■ **Instruction**:
Pull out every line of the listing below word for word, omitting the pictures.

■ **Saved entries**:

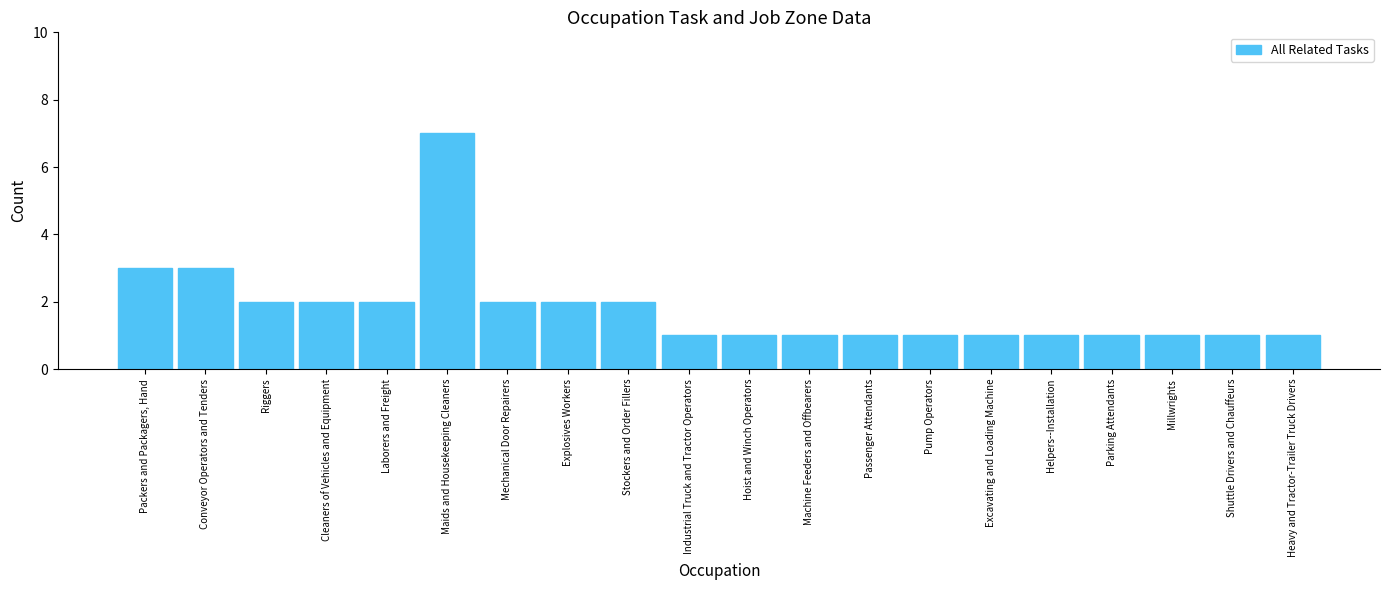

Which label corresponds to the largest value in the chart?

Maids and Housekeeping Cleaners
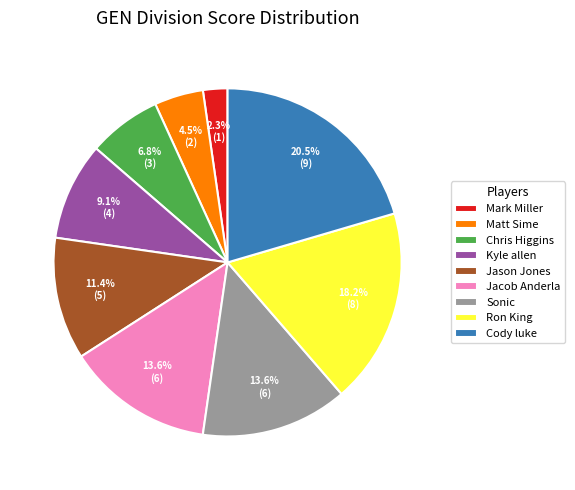

What percentage is NOT represented by Jason Jones?

88.6%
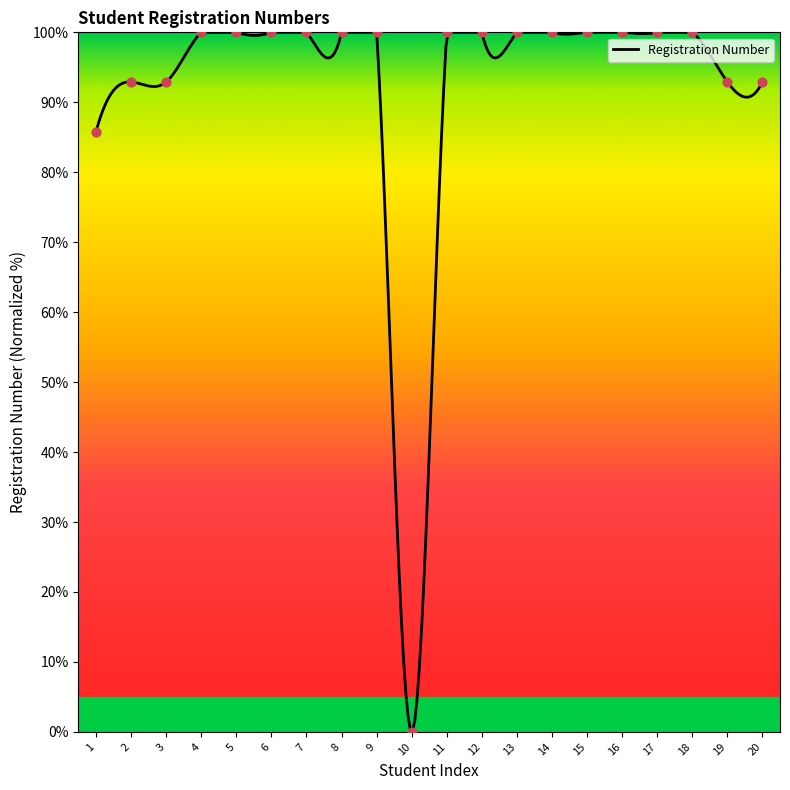

What is the ratio of the value at 9 to the value at 2?

1.1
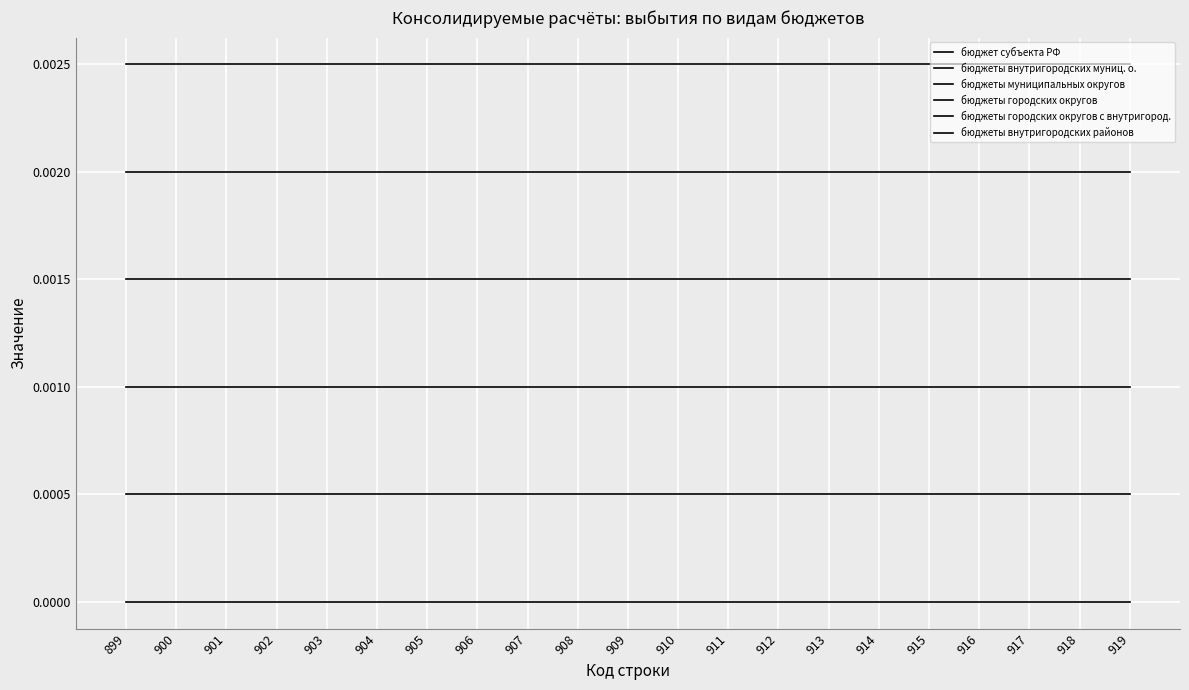

Which category has the lowest value across all series?

899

■ **Answer to the problem**:
Which label corresponds to the largest value in the chart?

Maids and Housekeeping Cleaners

What percentage is NOT represented by Jason Jones?

88.6%

What is the ratio of the value at 9 to the value at 2?

1.1

Which category has the lowest value across all series?

899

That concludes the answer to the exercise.